Records to use:
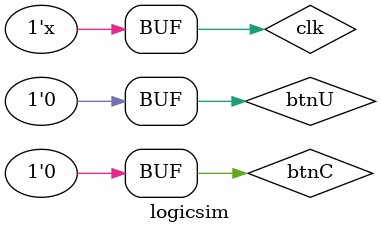
<source format=sv>
`timescale 1ns / 1ps


module logicsim();

logic clk = 1;
always #5 clk = !clk;

  logic btnC = 0;
  logic btnU = 0;
  logic [7:0]JA;
  logic [7:0]JB;
  logic [7:0]JC;
  logic [7:0]JD;
  logic [15:0]sw;
  logic [15:0]led;
  logic RsTx;

  logic RamCLK;
  logic RamADVn;
  logic RamCEn;
  logic RamCRE;
  logic RamOEn;
  logic RamWEn;
  logic RamLBn;


  logic RamUBn;
  logic RamWait;
  logic[15:0] MemDB;
  logic[22:0] MemAdr;
  assign MemDB = MemAdr[15:0];

initial
begin
  #30 btnC = 1;
  #40 btnC = 0;
  #50 btnU = 1;
  #60 btnU = 0;
end

  LogicAnalyzer logi(clk, btnC, btnU, JA, JB, JC, JD, sw, led, RsTx, RamCLK, RamADVn, RamCEn, RamCRE, RamOEn, RamWEn, RamLBn, RamUBn, RamWait, MemDB, MemAdr);
endmodule

</source>
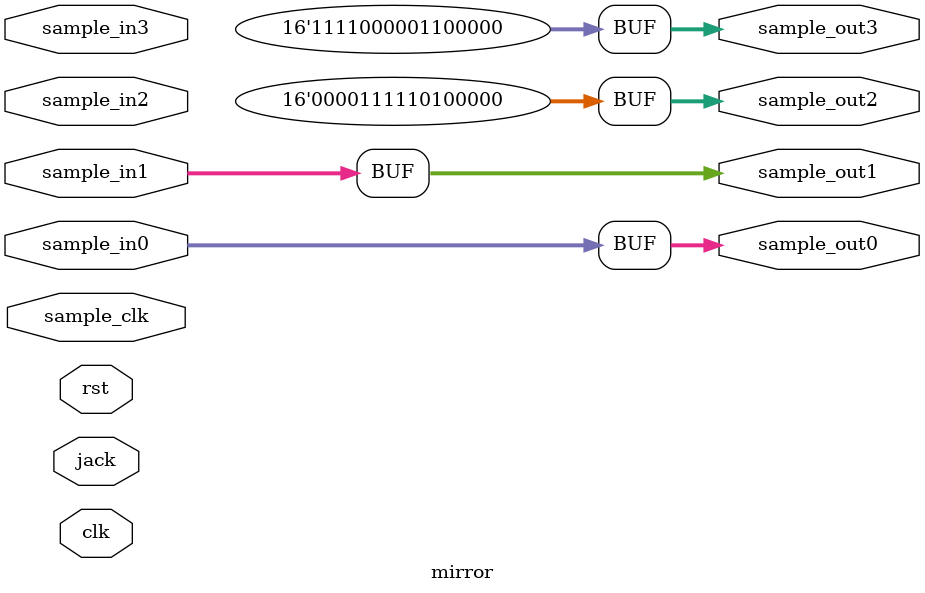
<source format=sv>
module mirror #(
    parameter W = 16
)(
    input rst,
    input clk,
    input sample_clk,
    input signed [W-1:0] sample_in0,
    input signed [W-1:0] sample_in1,
    input signed [W-1:0] sample_in2,
    input signed [W-1:0] sample_in3,
    output signed [W-1:0] sample_out0,
    output signed [W-1:0] sample_out1,
    output signed [W-1:0] sample_out2,
    output signed [W-1:0] sample_out3,
    input [7:0] jack
);

assign sample_out0 = sample_in0;
assign sample_out1 = sample_in1;
assign sample_out2 = 16'sb0000111110100000;  // 4000 => 0.87V
assign sample_out3 = 16'sb1111000001100000;  // -4000 => -1.16V

endmodule

</source>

Directions:
Repeat each line above exactly as it reads, omitting any pictures.

Exercise output:
<source format=sv>
`timescale 1ns / 1ps


module logicsim();

logic clk = 1;
always #5 clk = !clk;

  logic btnC = 0;
  logic btnU = 0;
  logic [7:0]JA;
  logic [7:0]JB;
  logic [7:0]JC;
  logic [7:0]JD;
  logic [15:0]sw;
  logic [15:0]led;
  logic RsTx;

  logic RamCLK;
  logic RamADVn;
  logic RamCEn;
  logic RamCRE;
  logic RamOEn;
  logic RamWEn;
  logic RamLBn;


  logic RamUBn;
  logic RamWait;
  logic[15:0] MemDB;
  logic[22:0] MemAdr;
  assign MemDB = MemAdr[15:0];

initial
begin
  #30 btnC = 1;
  #40 btnC = 0;
  #50 btnU = 1;
  #60 btnU = 0;
end

  LogicAnalyzer logi(clk, btnC, btnU, JA, JB, JC, JD, sw, led, RsTx, RamCLK, RamADVn, RamCEn, RamCRE, RamOEn, RamWEn, RamLBn, RamUBn, RamWait, MemDB, MemAdr);
endmodule

</source>
<source format=sv>
module mirror #(
    parameter W = 16
)(
    input rst,
    input clk,
    input sample_clk,
    input signed [W-1:0] sample_in0,
    input signed [W-1:0] sample_in1,
    input signed [W-1:0] sample_in2,
    input signed [W-1:0] sample_in3,
    output signed [W-1:0] sample_out0,
    output signed [W-1:0] sample_out1,
    output signed [W-1:0] sample_out2,
    output signed [W-1:0] sample_out3,
    input [7:0] jack
);

assign sample_out0 = sample_in0;
assign sample_out1 = sample_in1;
assign sample_out2 = 16'sb0000111110100000;  // 4000 => 0.87V
assign sample_out3 = 16'sb1111000001100000;  // -4000 => -1.16V

endmodule

</source>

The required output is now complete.